At fist we tried to keep our private moments just that...private. Outside of our cells we allowed little more than a longing glance. The slight touch of a caress accompanied by a knowing smile. Eventually over time Rick began to take my hand or wrap me in his arms. Then came the day when he kissed me in front of everyone. We were standing on the concrete pad saying goodbye as the others milled about doing morning chores or getting ready for the run. Cupping my face in his hands Rick pulled me towards him. Taking his time Rick leisurely kissed me. With a devilish smile on his face he whispered in my ear, "Their going to talk about us anyways so let's give them something to talk about."
It wasn't long before people assumed we were already sex. In truth we hadn't despite their assumptions. At night we would disappear behind the curtain to his cell or mine. Away from the prying eyes and steady demands placed on Rick. It was just the two of us and I loved it. In these stolen quiet moments we cuddled, held each other and talked openly. Now granted things had gotten hot and heavy on more than one occasion but without having condoms the risk was just to high. Besides there was plenty a couple could do to find release without actually having sex. I didn't mind tho. It gave our feelings time to grow without complications. A bond that depend each night as we talked. I was no longer falling in love with Rick. No I was head over heels in love with the man.
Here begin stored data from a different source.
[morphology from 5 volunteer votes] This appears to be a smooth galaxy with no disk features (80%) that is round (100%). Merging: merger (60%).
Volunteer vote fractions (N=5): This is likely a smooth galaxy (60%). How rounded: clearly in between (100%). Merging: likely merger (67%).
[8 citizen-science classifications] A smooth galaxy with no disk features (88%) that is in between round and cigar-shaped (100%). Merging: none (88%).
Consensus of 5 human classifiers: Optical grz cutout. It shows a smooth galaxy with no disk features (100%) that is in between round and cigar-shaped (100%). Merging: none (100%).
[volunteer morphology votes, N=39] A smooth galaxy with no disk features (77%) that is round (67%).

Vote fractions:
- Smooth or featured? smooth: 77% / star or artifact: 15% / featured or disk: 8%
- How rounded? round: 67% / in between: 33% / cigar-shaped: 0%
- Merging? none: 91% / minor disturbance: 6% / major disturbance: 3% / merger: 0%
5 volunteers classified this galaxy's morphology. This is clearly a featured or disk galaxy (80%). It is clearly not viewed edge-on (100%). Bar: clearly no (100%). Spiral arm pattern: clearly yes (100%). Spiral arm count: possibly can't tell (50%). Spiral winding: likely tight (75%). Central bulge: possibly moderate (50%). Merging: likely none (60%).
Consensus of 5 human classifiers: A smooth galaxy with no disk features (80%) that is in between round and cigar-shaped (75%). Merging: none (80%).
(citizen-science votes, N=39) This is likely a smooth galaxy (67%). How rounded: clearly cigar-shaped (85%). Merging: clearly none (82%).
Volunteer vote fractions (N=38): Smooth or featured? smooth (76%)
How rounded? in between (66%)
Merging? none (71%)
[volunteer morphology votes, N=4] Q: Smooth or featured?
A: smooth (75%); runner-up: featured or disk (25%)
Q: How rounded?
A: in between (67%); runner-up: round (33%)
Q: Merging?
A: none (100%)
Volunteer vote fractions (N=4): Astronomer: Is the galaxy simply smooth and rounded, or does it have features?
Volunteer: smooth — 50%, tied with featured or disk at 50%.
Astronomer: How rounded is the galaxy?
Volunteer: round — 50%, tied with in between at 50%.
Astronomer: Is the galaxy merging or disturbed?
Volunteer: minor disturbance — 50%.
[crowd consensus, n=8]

"I'm glad today is over. Felt like it would never end." Ricks voice was muffled as he pulled his hoody off over his head. We had started to dig a trench along the east side of the prison to gain better access to the creek. It was hard manual labour with nothing more than a shovel in a hundred degrees of sweltering heat. "I ache in muscles I didn't know I had."
"Awe my poor baby. Come here and I'll rub your back." I patted the bed just in front of me.
"Nice...make fun of your hard working man." Sitting in front of me Rick rolled his shoulders trying to ease the tension built up.
"I think you can take it." Laughing I began to massage the muscles in his neck and shoulders. Rick wasn't kidding his muscles were tight. "How much longer do you think it's going to take?"
Shrugging his shoulders Rick murmured, "Hard to say...everyone is getting sore and tired. At least another day and a half."
From my vantage point I admired his muscled back. Absently my fingers traced along the well toned muscle definitions. Lost in thought my hands free to explore without limits. I knew that all my rules were bent and that Rick had knocked down all my defences. I could no longer imagine life without him. A profound peace came easy to me now. Finding me where once I was lost. I no longer saw days as spent or numbered but a reason to believe. No longer chained down I was learning to fly with words I could trust.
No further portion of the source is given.